Este nuevo caso es un desafío difícil para el flamante director de Investigaciones, comisario inspector Zósimo Nogueira. De acuerdo a las informaciones obtenidas en medios policiales por LA REPUBLICA, Gleen Fort Giacosa, de 38 años de edad, y su esposa, cuyo nombre y apellido responden a las iniciales PGF, de 39 años, habían llegado de Paraguay a fines de diciembre y durante los meses de verano alquilaron una vivienda ubicada en la intersección de las calles Perú y Artigas de El Pinar.

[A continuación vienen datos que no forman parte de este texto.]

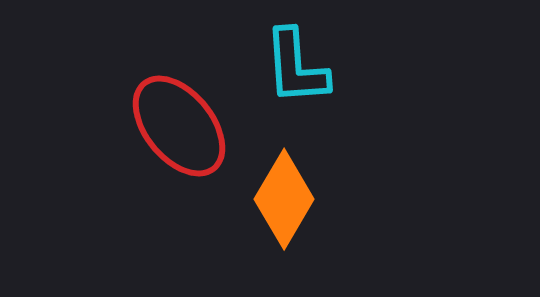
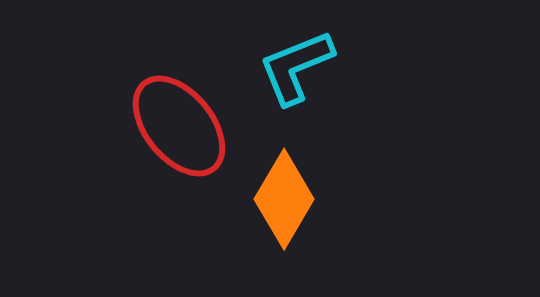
cyan L-shape: rotated 72 degrees clockwise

Ambos se desempeñaban como comerciantes, y actualmente realizaban trámites para adquirir un departamento en Montevideo, pues tenían pensado quedarse a vivir definitivamente en este país luego de estar afincados por aproximadamente seis años en territorio guaraní.

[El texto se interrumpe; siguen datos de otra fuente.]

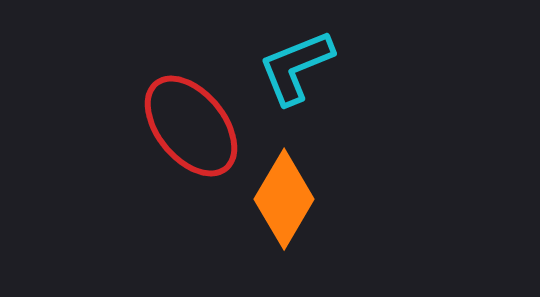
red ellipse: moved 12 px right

Tal como solía ocurrir prácticamente a diario, marido y mujer comenzaron a discutir respecto a temas de índole familiar. Durante la discusión tanto Fort como su esposa ingirieron algunos litros de cerveza, que al cabo de un rato sirvieron para alterar los ya caldeados ánimos.
Los informantes señalaron que poco después de la 01.30 de la madrugada la encolerizada mujer tomó una cuchilla de 20 centímetros de largo y se arrojó sobre su marido, clavándole la afilada hoja en el medio de su espalda. Mientras esto ocurría en el living, sus tres hijos de 11, 9 y 6 años de edad respectivamente se encontraban en el dormitorio.
Admitió el asesinato
La mayor del trío de hermanos salió de su habitación y halló el cuerpo de su padre yaciendo en el suelo sobre un inmenso charco de sangre. A pocos metros estaba su madre, que permanecía inmóvil. Sumamente aterrorizada la niña fue hasta la casa de un vecino para pedir auxilio, al tiempo que la victimaria llamó por teléfono a un amigo y le confesó que había apuñalado a su marido, por lo cual le pidió que llamara a la Policía.

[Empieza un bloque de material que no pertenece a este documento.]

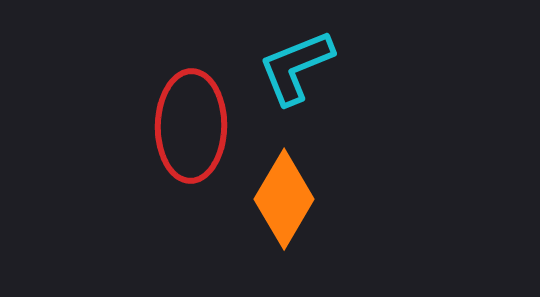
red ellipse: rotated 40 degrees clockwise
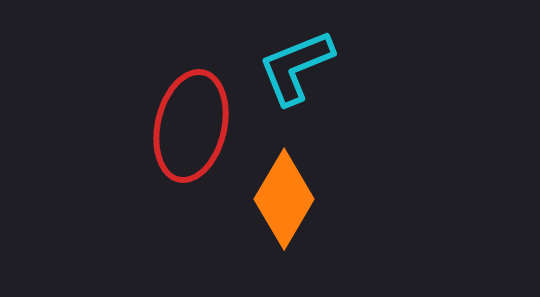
red ellipse: rotated 12 degrees clockwise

Cuando los efectivos policiales del cuerpo de Radio Patrulla llegaron a la finca, la mujer se entregó sin oponer resistencia alguna. Al ser interrogada en la comisaría admitió la autoría del asesinato, aunque aseguró que no recordaba los motivos concretos por los cuales discutió con el ahora fallecido. En horas de la pasada jornada fue conducida a prestar declaraciones ante la magistrada letrada de la Ciudad de la Costa, la doctora Rosario Sapelli, quien dispuso que continúe detenida y en la mañana de hoy vuelva a ser trasladada a su despacho.